Social Security Disability: What You REALLY Need to Know about Qualifying
(DailyDig.com) – The federal government has programs in place to financially help those who are less fortunate. In some cases, people can’t afford to pay their bills, buy food, and qualify for the Supplemental Nutrition Assistance Program (SNAP), which allows them to purchase food with government allocated funds. People who cannot work due to disability may qualify for assistance through the Social Security Disability system, especially if they suffer from specific impairments.
Social Security Programs
The Social Security Administration (SSA) controls two programs that provide funding to people with disabilities. Supplemental Security Income (SSI) is for people with limited resources or income due to their disability and an inability to work full-time.
Social Security Disability Insurance (SSDI) essentially “insures” disabled people by providing them with a monthly income determined by how much they’ve paid into Social Security via income taxes. In some cases, SSDI also covers disabled independents of those it insures.
The definition of disability is the same for both programs. According to the SSA, the law defines disabled people as individuals who can’t perform substantial, gainful activities for any reason, whether medical, physical, or mental.
The SSA lists several impairments that typically qualify people for their programs. It breaks the list into two sections: A, for adults, and B, for children.
- Musculoskeletal Disorders
- Special Senses and Speech
- Respiratory Disorders
- Cardiovascular System
- Digestive System
- Genitourinary Disorders
- Hematological Disorders
- Skin Disorders
- Endocrine Disorders
- Congenital Disorders Affecting Multiple Body Systems
- Neurological Disorders
- Mental Disorders
- Malignant Neoplastic Diseases (Cancer)
- Immune System Disorders
Applicants who meet the above criteria must be over the age of 18.

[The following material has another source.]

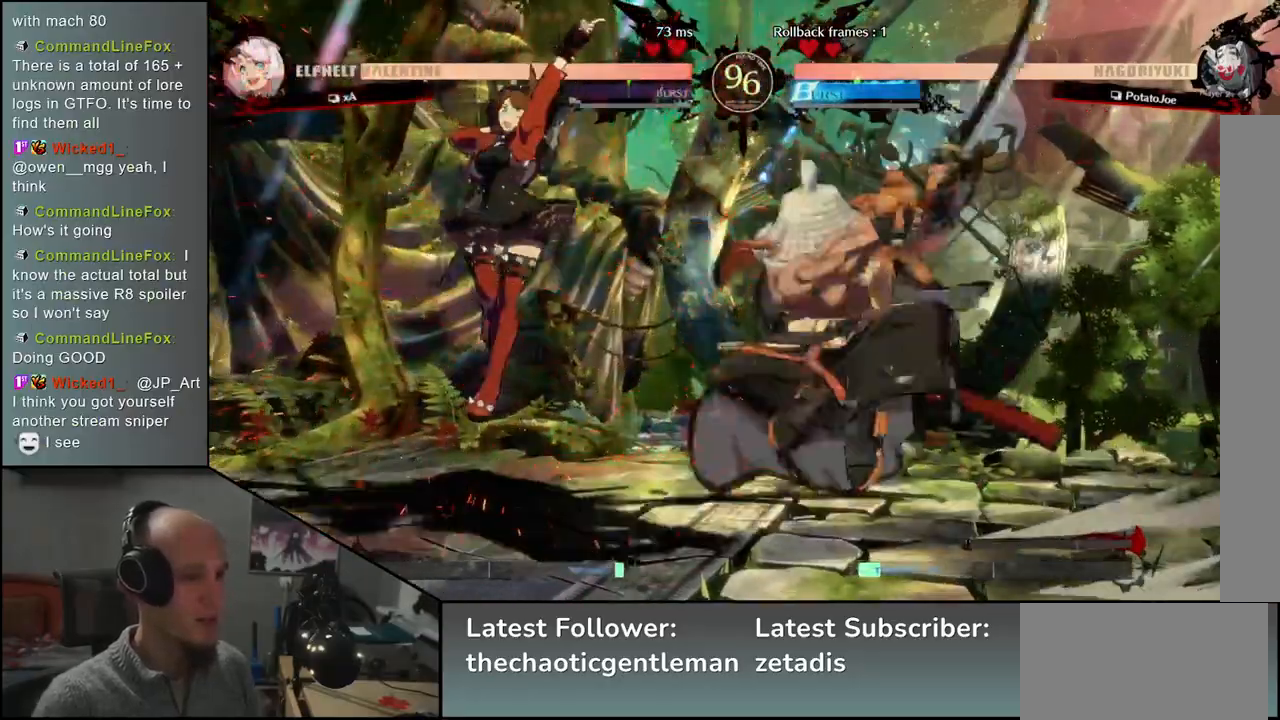
{"buttons": [], "left_stick": "down", "events": [[167, "left_stick", "left"], [250, "left_stick", "down"], [333, "L1", "down"], [350, "left_stick", "left"], [483, "L1", "up"], [500, "left_stick", "down"]]}
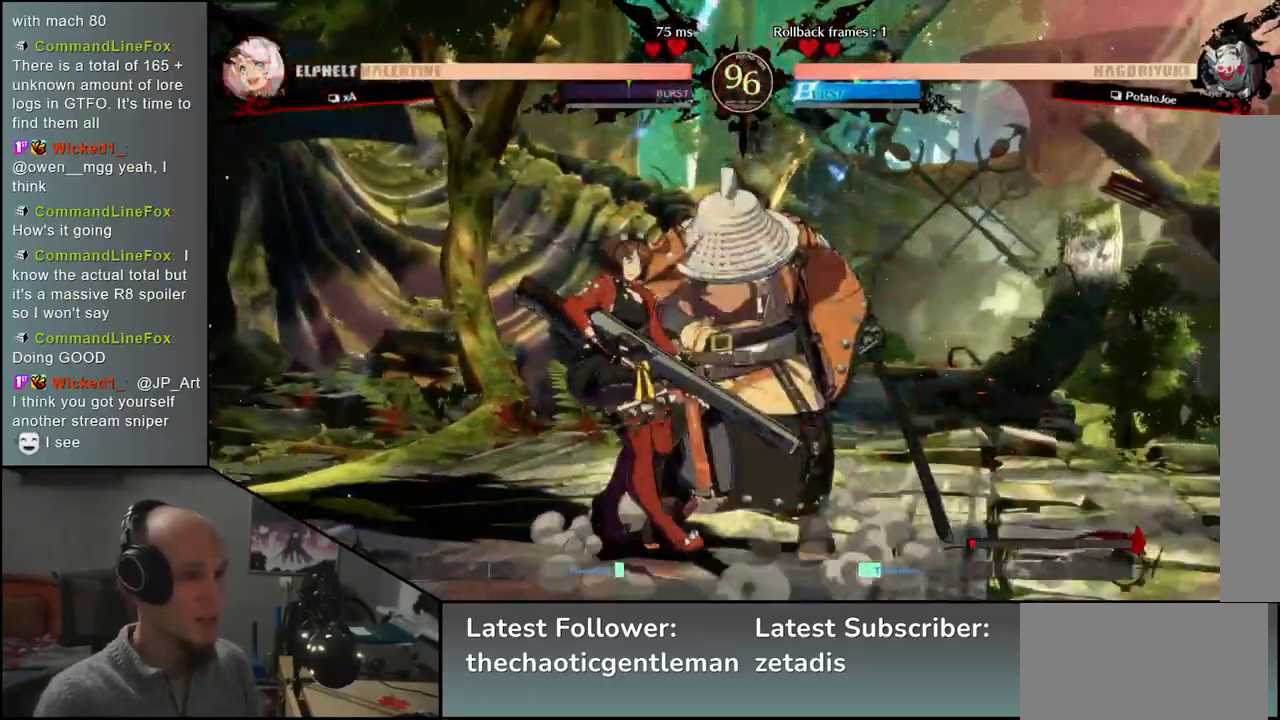
{"buttons": [], "left_stick": "right", "events": [[167, "left_stick", "left"], [450, "left_stick", "down"], [500, "left_stick", "right"]]}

Part B contains a long list of other impairments that typically apply to children as well as all of the adult impairments listed in Part A. It also adds Low Birth Weight and Failure to Thrive. Part B applies only to people under the age of 18.
Qualifying for Disability
Note that simply having one of the conditions above isn’t necessarily a guarantee that someone will qualify for benefits. For a person to be eligible for SSI or SSDI, they need to meet a varying list of other requirements depending on which of the two programs they apply for. That list may include holding enough work credits, proving that their condition meets SSA disability program guidelines, having enough recent work.
SSA claims go through a series of local field offices, Disability Determination Services (DDS), and state agency programs. Applicants can appeal unfavorable determinations through an administrative law judge in the Social Security Administration Office of Hearing Operations or a DDS. It is possible to apply by phone, mail, in person, or even online.